### WHAT YOU SHOULD DO
Transcribe the records word for word. Leave every picture out.

### MATERIAL SUPPLIED

== == ==

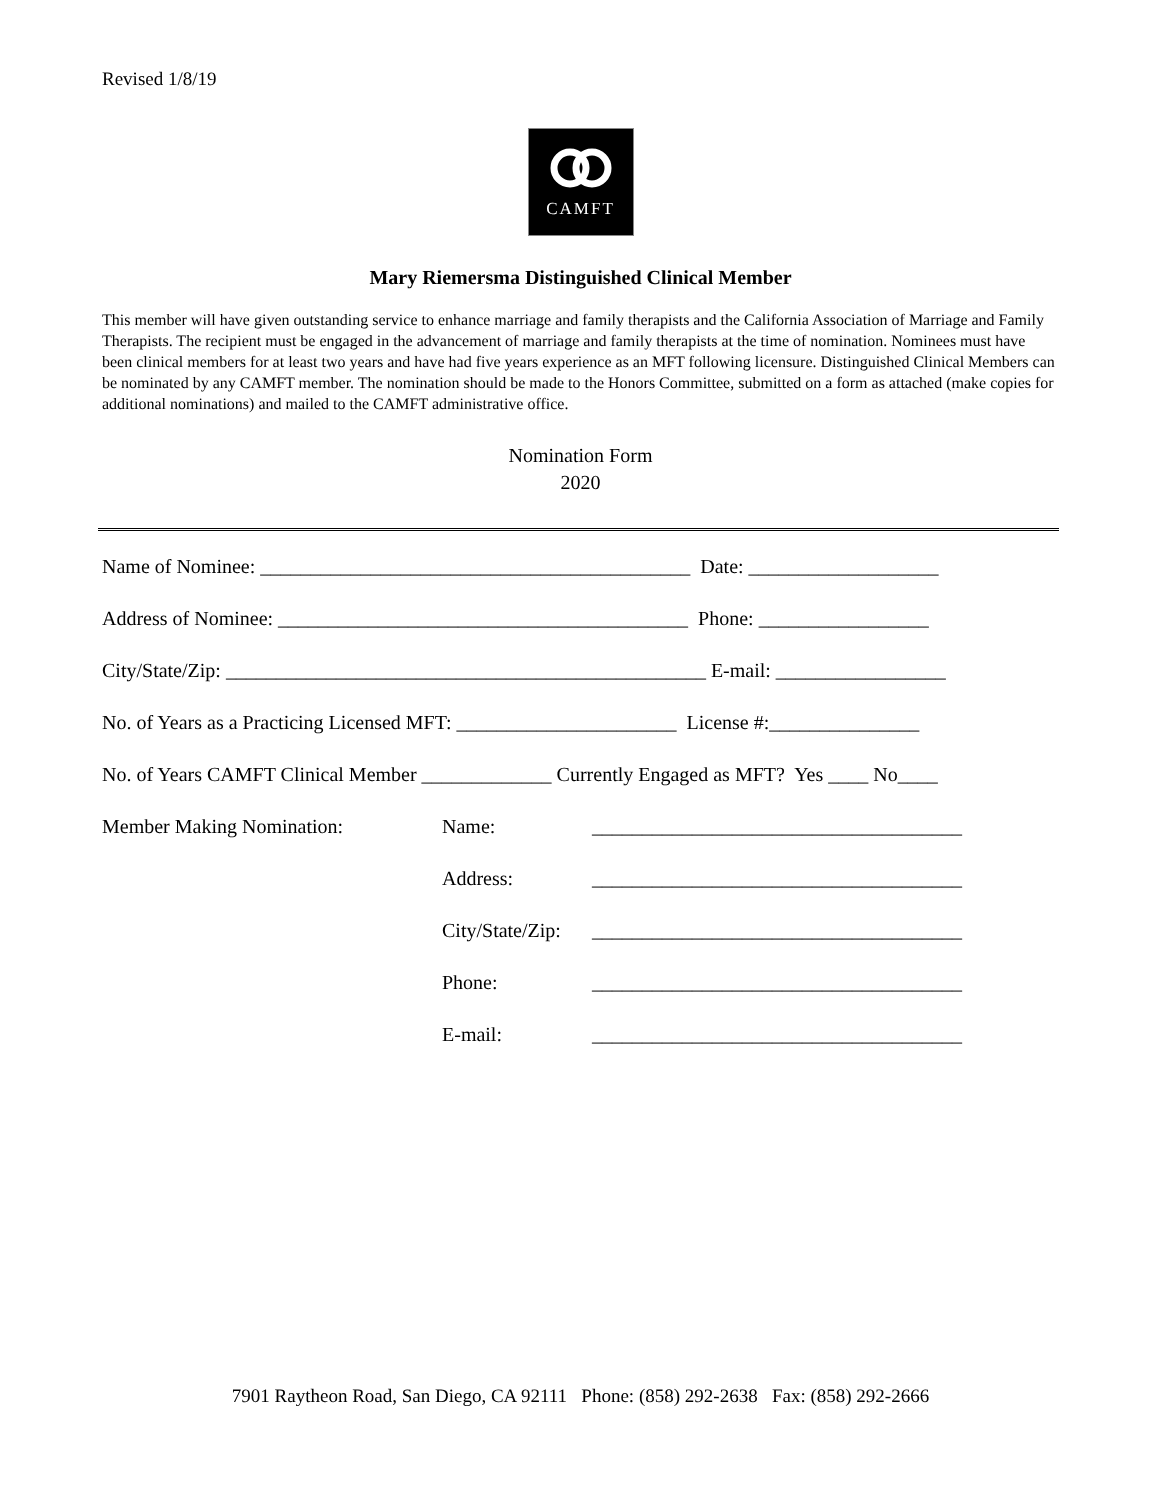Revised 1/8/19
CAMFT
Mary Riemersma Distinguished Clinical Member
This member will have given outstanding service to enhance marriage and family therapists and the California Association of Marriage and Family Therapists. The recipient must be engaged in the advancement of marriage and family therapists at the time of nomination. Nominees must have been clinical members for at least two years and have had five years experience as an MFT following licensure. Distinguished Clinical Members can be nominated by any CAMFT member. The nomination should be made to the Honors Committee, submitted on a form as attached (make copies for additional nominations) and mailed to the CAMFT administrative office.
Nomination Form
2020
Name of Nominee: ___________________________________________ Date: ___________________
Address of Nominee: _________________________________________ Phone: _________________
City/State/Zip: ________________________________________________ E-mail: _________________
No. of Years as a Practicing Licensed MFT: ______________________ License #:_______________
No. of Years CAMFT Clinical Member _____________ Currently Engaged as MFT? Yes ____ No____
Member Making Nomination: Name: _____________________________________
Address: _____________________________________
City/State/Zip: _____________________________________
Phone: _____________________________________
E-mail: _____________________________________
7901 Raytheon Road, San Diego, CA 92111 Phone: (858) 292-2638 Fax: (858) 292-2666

== == ==

### ANSWER FOR THE TASK
Revised 1/8/19
CAMFT
Mary Riemersma Distinguished Clinical Member
This member will have given outstanding service to enhance marriage and family therapists and the California Association of Marriage and Family Therapists. The recipient must be engaged in the advancement of marriage and family therapists at the time of nomination. Nominees must have been clinical members for at least two years and have had five years experience as an MFT following licensure. Distinguished Clinical Members can be nominated by any CAMFT member. The nomination should be made to the Honors Committee, submitted on a form as attached (make copies for additional nominations) and mailed to the CAMFT administrative office.
Nomination Form
2020
Name of Nominee: ___________________________________________ Date: ___________________
Address of Nominee: _________________________________________ Phone: _________________
City/State/Zip: ________________________________________________ E-mail: _________________
No. of Years as a Practicing Licensed MFT: ______________________ License #:_______________
No. of Years CAMFT Clinical Member _____________ Currently Engaged as MFT? Yes ____ No____
Member Making Nomination: Name: _____________________________________
Address: _____________________________________
City/State/Zip: _____________________________________
Phone: _____________________________________
E-mail: _____________________________________
7901 Raytheon Road, San Diego, CA 92111 Phone: (858) 292-2638 Fax: (858) 292-2666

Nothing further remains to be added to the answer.